#### [INSTRUCTIONS]
a. From the email thread about paraffin changes, reproduce the text starting with "The retort is" and going on through "results are great.".
b. In the email thread about paraffin changes, at what temperature is the retort set?

#### [SELECTED EXCERPT]
++++++++

RE: first wax change

<< Previous Message | Next Message >>
From:"Holland, Wayne" <> (by way of Marvin Hanna)
Content-Type:text/plain; charset="us-ascii"

We use the 52 degrees paraffin from TBS in our VIP, and the oven is
maintained at 58 degrees.
The retort is set at 56 degrees, and we use only the first two paraffin
stations for one hour each.
The results are great from the smallest tissue fragment to the largest.
Depending on the workload we
change the paraffin every 7 to 10 runs. We DO NOT embed with this paraffin,
we use it for infiltration only. The results are great.
> -----Original Message-----
> From:	Jim Ball []
> Sent:	Monday, January 24, 2000 6:41 PM
> To:
> Subject:	first wax change
> I have been a firm believer that dry tissue can be caused by to much
> xylene
> in the first wax after the clearing process as much as over dehydration. I
> have found that the least aount of time the tissue spends in this station
> the better. I have tried to keep the over all exposure to 15 to 20
> minutes.

++++++++

#### [RECORDS SUPPLIED]

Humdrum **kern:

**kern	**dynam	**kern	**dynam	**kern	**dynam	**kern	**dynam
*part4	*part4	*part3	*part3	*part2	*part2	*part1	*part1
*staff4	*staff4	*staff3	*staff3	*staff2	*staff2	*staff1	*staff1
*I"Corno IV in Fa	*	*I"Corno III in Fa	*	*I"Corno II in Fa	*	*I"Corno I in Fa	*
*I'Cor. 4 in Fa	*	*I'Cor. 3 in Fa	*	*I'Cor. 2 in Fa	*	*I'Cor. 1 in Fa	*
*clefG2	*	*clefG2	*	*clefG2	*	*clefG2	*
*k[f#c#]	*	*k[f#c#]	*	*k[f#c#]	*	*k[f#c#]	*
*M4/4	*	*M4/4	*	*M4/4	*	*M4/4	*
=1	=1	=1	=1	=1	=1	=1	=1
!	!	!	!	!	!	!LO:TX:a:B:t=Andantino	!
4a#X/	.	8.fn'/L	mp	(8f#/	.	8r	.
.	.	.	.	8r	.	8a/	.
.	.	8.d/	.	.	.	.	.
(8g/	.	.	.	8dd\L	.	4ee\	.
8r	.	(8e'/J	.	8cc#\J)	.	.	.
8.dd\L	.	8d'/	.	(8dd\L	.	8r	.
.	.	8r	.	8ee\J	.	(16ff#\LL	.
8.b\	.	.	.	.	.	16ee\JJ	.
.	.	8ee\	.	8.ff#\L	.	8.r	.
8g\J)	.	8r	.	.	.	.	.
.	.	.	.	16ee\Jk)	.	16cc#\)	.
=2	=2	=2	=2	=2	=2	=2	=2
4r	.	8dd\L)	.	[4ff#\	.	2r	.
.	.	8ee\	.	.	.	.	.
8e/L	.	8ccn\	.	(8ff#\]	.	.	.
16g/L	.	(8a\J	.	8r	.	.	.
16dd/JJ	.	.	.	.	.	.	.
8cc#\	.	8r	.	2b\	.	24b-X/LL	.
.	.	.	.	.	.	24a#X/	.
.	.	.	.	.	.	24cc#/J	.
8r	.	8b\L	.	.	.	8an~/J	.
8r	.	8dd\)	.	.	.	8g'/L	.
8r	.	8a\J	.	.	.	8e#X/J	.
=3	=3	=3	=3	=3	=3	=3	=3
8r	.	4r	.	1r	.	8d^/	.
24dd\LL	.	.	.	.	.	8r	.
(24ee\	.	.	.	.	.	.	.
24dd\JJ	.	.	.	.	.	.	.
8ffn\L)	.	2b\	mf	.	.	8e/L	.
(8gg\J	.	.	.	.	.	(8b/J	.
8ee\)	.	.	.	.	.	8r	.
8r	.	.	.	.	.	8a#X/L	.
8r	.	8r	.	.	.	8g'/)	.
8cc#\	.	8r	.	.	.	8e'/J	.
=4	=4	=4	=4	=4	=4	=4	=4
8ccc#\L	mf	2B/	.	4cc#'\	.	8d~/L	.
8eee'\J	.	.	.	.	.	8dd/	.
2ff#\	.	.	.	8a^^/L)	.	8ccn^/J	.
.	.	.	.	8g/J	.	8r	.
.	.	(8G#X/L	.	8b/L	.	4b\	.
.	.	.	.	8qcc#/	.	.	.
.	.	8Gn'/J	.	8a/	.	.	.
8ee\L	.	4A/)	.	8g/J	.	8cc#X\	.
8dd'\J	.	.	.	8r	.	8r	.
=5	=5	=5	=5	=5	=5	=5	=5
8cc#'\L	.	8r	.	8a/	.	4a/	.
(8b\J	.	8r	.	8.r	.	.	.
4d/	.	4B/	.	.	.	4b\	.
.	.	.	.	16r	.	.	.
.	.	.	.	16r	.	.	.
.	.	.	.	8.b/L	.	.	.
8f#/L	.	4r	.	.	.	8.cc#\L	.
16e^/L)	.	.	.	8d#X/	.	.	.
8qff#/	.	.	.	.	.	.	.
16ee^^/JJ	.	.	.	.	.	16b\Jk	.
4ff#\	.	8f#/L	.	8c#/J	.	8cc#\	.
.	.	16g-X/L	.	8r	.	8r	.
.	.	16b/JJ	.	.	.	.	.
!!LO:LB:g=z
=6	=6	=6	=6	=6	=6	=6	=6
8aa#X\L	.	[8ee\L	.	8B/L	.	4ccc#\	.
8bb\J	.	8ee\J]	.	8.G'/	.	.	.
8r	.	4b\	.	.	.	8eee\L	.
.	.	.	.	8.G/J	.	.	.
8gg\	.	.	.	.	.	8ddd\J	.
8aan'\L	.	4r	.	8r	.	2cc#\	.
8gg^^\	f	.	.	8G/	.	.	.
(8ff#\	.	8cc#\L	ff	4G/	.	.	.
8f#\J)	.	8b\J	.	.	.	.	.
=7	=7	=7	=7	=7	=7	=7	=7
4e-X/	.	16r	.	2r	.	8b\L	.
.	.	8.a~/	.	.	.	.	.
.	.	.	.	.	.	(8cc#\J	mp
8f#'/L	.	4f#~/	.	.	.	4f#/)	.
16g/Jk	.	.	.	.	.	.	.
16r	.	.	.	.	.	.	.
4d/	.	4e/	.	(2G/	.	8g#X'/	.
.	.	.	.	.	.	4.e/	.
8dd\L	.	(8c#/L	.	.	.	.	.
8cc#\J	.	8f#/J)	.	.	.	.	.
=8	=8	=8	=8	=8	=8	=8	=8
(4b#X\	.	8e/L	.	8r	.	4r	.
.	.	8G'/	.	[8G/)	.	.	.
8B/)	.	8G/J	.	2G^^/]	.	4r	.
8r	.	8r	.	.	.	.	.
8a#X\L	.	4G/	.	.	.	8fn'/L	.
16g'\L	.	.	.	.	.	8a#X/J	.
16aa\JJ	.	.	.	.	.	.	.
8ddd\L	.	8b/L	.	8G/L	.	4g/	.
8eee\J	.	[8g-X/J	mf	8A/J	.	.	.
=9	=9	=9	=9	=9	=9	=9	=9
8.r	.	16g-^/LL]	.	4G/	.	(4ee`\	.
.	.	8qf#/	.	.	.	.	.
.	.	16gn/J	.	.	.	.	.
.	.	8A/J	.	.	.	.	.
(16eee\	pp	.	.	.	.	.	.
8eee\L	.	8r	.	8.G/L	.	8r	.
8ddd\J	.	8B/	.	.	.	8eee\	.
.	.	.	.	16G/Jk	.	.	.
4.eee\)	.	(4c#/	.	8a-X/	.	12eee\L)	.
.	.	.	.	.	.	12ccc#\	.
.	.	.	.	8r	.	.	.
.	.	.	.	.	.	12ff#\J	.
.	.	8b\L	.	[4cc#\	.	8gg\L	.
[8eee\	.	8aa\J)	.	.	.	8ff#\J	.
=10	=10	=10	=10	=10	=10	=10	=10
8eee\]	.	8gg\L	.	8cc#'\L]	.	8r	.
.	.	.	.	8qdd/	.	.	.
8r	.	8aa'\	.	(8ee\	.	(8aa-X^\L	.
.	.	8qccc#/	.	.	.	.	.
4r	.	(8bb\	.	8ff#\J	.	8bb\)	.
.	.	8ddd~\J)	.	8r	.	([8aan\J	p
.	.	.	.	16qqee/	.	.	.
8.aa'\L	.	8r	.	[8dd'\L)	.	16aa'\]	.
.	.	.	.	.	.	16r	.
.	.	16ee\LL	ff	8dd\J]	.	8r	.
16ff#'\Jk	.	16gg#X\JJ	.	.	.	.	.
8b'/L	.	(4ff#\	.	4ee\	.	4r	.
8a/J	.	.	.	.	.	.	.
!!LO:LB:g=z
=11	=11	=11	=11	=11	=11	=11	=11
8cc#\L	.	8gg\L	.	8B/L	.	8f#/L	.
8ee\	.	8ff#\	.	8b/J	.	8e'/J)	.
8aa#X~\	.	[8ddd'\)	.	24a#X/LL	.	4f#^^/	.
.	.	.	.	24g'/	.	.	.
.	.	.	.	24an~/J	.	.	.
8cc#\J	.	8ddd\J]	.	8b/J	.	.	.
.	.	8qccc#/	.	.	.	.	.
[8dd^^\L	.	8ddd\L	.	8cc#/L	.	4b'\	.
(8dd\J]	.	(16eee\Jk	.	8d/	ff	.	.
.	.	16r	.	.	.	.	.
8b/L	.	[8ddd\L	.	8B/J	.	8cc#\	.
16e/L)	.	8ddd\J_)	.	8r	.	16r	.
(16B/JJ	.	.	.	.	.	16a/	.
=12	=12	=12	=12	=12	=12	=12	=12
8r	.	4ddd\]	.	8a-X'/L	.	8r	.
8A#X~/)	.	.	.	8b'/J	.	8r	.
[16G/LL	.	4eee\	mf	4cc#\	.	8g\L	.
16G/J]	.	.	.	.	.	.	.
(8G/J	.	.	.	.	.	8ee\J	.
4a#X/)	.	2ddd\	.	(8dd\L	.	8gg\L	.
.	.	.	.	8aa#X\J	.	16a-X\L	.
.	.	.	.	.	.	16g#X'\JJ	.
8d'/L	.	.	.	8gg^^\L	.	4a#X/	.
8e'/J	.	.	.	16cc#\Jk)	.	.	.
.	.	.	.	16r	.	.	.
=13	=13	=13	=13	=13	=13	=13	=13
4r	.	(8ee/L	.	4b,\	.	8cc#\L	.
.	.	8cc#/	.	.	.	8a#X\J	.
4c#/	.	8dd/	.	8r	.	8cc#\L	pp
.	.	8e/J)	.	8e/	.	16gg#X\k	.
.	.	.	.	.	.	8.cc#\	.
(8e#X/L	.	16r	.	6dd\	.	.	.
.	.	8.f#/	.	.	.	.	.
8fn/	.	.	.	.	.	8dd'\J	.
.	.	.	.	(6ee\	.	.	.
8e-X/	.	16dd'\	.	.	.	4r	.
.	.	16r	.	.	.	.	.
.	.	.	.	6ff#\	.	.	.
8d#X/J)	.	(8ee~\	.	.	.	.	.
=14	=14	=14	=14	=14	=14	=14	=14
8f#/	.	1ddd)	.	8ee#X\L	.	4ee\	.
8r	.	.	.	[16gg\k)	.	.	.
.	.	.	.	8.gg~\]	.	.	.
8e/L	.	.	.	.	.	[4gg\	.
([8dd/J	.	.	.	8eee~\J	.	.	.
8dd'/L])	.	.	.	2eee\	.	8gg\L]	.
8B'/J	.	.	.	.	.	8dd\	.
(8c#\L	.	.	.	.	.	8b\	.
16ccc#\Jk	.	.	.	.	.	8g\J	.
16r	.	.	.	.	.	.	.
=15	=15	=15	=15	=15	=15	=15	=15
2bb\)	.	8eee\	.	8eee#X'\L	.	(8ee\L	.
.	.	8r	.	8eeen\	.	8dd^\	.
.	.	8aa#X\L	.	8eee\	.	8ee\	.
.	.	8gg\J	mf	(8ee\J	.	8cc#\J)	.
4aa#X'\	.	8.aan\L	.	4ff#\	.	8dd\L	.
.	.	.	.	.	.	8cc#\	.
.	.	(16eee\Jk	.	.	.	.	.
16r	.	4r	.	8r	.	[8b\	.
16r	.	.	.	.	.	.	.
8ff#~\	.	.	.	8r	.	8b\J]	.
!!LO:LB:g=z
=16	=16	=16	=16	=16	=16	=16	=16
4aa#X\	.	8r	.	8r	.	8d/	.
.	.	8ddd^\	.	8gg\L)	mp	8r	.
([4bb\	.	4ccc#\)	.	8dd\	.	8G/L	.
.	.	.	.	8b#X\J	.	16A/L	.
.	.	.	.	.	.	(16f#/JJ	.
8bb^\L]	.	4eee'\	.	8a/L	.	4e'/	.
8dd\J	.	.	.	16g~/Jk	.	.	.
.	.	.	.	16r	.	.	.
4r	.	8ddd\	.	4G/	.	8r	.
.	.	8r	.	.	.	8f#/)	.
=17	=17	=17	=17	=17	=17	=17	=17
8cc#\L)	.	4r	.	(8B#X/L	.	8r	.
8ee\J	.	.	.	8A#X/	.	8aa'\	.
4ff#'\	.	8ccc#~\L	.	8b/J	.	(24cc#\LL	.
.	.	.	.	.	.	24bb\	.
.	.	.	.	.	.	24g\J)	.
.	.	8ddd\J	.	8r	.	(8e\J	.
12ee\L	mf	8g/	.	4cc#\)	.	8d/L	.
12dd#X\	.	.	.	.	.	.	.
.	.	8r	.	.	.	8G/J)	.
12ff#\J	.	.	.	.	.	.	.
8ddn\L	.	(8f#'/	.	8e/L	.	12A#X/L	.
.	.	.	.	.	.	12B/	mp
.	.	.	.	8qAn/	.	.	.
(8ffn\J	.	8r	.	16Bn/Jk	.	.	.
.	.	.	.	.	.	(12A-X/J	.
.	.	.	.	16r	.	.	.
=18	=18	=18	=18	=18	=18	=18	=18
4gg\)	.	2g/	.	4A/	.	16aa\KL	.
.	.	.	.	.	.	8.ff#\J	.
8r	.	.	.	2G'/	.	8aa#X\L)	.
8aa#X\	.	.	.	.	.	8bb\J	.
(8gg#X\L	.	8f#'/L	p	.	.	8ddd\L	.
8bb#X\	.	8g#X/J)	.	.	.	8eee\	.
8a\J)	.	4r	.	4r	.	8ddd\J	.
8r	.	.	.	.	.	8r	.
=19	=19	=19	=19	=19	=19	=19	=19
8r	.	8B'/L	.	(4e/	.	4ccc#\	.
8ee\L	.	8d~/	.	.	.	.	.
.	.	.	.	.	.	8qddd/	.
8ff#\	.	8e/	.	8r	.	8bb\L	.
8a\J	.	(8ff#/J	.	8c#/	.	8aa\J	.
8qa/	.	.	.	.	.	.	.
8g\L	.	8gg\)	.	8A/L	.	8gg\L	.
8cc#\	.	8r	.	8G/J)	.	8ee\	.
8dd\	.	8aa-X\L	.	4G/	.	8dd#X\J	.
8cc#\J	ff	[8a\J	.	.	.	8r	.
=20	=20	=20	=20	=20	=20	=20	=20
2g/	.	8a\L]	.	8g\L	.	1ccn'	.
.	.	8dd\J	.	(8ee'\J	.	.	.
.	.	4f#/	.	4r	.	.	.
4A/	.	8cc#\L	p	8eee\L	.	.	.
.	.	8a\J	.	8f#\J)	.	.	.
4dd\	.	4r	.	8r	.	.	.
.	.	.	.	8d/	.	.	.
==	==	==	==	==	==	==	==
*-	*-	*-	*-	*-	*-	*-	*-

++++++++

#### [EXERCISE SOLUTIONS]
a.
The retort is set at 56 degrees, and we use only the first two paraffin
stations for one hour each.
The results are great from the smallest tissue fragment to the largest.
Depending on the workload we
change the paraffin every 7 to 10 runs. We DO NOT embed with this paraffin,
we use it for infiltration only. The results are great.

b. 56 degrees.